Event

SPAH Seminar Series: Conformity and Second Nature

This seminar discusses the natural and social necessitation in McDowell’s Mind and World

  • Thu 10 Dec 20

    15:00 - 17:00

  • Online

    Zoom

  • Event speaker

    Dr Matteo Falomi, University of Essex

  • Event type

    Lectures, talks and seminars
    SPAH Seminar Series

  • Event organiser

    Philosophy and Art History, School of

  • Contact details

    Hannah Whiting, School Manager

This seminar, hosted by Dr Matteo Falomi, University of Essex, discusses the natural and social necessitation in McDowell’s Mind and World.

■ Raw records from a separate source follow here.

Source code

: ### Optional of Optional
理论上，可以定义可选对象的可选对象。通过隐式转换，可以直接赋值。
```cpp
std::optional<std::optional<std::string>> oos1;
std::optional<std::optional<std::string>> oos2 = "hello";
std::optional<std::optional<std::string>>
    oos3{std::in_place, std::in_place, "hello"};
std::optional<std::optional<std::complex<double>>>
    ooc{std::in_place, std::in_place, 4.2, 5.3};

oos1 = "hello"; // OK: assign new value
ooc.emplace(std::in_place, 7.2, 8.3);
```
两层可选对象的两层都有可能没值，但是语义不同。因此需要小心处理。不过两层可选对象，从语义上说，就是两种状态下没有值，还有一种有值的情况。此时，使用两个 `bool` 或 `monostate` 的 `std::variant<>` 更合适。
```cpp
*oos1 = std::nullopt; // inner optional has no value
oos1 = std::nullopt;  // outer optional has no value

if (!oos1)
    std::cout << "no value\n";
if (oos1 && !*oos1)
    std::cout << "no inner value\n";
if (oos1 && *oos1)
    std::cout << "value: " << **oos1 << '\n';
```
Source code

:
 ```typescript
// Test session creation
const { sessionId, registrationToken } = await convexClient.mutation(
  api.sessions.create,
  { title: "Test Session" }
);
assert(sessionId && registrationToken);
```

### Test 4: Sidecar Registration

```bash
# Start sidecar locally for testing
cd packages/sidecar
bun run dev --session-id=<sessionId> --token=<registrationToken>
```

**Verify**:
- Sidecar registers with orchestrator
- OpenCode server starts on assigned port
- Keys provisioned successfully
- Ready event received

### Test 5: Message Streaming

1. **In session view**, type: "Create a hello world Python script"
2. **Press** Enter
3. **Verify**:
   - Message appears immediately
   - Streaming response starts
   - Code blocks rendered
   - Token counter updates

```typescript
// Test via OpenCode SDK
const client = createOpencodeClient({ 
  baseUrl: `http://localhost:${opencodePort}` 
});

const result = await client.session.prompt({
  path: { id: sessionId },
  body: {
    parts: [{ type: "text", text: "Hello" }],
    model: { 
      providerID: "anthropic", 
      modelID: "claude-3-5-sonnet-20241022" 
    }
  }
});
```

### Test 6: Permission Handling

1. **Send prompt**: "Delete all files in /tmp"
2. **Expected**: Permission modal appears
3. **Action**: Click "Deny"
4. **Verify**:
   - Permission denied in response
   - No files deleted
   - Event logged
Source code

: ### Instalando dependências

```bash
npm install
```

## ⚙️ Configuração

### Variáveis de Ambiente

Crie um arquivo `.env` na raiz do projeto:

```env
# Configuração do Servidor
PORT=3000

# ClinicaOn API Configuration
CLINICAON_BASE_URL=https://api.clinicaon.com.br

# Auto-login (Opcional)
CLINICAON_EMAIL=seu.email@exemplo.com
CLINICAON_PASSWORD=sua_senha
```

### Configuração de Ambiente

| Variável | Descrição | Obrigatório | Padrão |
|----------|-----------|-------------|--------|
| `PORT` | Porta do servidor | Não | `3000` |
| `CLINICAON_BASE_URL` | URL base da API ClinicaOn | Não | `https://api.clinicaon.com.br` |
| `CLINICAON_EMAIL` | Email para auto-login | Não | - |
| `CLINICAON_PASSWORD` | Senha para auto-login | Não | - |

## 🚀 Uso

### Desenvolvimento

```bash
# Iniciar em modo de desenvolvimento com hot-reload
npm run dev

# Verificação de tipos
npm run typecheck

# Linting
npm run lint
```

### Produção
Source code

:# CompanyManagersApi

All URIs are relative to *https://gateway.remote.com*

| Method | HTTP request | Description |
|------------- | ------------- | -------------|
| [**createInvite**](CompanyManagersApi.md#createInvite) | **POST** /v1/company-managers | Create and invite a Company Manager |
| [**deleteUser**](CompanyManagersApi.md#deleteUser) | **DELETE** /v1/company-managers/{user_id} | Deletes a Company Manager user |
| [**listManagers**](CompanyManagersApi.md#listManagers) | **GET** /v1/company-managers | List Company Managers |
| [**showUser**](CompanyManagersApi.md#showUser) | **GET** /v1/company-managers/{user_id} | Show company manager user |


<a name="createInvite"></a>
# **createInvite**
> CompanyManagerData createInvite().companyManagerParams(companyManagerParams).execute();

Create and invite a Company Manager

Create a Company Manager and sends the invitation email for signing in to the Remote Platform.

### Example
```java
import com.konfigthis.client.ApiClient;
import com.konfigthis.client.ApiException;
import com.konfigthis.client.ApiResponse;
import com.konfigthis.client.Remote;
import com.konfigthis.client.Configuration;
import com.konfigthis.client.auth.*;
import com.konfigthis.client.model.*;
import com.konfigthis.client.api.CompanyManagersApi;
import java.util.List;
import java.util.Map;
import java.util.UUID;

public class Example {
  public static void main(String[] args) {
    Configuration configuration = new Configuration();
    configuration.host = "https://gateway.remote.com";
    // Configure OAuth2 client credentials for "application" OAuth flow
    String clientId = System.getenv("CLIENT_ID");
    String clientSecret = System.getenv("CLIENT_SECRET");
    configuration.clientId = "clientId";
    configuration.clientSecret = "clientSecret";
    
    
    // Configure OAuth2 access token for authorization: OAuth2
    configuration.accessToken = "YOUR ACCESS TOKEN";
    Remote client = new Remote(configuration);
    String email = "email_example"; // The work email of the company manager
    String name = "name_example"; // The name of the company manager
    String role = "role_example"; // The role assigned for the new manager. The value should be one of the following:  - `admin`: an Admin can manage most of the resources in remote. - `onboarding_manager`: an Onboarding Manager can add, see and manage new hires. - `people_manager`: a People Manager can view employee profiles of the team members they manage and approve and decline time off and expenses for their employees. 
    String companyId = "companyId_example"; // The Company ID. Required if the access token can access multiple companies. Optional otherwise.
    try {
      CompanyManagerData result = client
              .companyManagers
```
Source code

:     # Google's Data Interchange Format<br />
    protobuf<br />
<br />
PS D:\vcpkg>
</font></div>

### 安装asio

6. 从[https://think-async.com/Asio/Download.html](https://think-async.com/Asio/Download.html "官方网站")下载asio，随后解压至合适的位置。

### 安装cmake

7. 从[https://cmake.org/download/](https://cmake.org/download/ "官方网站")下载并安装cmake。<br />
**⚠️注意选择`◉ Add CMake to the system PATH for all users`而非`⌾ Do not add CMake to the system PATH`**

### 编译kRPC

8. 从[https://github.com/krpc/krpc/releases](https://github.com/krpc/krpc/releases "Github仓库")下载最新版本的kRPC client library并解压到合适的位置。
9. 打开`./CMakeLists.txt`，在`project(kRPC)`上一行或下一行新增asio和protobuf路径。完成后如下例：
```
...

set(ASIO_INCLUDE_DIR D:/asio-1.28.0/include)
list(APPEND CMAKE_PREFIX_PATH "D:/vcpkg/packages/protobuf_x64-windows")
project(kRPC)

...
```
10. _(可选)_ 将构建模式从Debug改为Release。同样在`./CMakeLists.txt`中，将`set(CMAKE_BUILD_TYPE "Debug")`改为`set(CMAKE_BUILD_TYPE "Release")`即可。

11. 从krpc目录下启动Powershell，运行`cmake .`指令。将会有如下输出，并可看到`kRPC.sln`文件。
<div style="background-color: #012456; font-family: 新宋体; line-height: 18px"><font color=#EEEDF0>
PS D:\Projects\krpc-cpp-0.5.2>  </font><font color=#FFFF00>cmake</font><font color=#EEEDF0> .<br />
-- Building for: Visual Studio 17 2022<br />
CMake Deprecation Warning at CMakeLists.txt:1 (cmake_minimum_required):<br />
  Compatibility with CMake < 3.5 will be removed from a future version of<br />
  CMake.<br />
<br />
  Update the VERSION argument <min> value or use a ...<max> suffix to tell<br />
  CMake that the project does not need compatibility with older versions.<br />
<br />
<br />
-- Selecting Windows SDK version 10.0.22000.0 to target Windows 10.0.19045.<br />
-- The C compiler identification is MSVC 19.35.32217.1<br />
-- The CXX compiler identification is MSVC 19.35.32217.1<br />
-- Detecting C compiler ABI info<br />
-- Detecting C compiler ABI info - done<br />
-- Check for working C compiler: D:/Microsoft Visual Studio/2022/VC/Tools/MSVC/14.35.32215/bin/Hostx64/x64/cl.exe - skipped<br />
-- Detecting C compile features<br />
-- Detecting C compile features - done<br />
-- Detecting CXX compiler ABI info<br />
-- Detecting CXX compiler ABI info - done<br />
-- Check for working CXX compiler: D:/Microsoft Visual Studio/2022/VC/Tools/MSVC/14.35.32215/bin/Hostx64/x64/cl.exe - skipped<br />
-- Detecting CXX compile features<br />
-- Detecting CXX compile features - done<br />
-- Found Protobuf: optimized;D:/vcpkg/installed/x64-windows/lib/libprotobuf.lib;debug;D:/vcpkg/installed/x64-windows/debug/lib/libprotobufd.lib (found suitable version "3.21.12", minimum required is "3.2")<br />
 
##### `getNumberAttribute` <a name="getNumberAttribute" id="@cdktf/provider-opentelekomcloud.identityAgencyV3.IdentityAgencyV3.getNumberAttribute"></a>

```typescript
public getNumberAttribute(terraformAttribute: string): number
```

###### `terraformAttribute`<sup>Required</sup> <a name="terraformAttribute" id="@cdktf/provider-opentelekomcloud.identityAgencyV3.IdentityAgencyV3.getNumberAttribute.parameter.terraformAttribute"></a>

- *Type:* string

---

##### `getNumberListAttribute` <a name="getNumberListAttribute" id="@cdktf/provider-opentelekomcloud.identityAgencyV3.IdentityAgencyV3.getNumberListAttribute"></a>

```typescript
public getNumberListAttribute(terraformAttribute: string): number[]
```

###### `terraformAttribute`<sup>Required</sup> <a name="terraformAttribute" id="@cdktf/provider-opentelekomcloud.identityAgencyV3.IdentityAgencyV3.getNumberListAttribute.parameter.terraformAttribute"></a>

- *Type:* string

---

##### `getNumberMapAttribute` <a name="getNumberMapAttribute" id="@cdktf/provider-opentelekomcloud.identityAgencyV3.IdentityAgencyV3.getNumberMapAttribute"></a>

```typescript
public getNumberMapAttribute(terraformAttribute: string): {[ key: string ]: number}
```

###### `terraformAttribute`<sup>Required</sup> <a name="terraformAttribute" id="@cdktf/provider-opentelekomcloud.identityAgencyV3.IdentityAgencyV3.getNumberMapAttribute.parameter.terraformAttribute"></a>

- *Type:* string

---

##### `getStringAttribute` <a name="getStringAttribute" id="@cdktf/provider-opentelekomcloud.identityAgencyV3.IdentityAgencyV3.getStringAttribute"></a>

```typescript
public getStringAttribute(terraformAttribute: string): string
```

An abstract from Mind and World by John McDowell

In Mind and World, McDowell aims at dissolving a philosophical anxiety about the place of reason in nature. His dissolution hinges upon a Wittgensteinian “reminder of the obvious”: reason is second nature to us, as we become rational through social habituation. I will argue that the content of this “reminder”, if thought through, turns out to be anything but obvious: if self-determination is acquired through habituation, then we must, but also must not, rely on the authority of our educators in order to acquire it. From this perspective, what habituation can deliver is at best a capacity to rely on external authority. This indicates that McDowell’s therapeutic attempt is incomplete, as it does not dissolve the reader’s anxiety, but rather leaves her with an anxiety of a different form: the attempt transforms an anxiety about natural necessitation into an anxiety about social necessitation, or conformity. To bring Mind and World’s project to completion, one would need to dissolve this anxiety. I will conclude by suggesting that Stanley Cavell’s work on Perfectionism may be a good starting place for approaching this task.

 

Bio: Matteo Falomi

Matteo Falomi is a part-time teacher in Philosophy at the University of Essex. He gained his PhD from the University of Naples’ “l’Orientale”, and has held post-doctoral appointments at Oxford University and at Essex. Before coming to Essex, he taught at the University of Rome “La Sapienza”. He has published on Wittgensteinian ethics and on Cavell’s moral and political philosophy. He is presently working on a book on Cavell’s notion of moral perfectionism.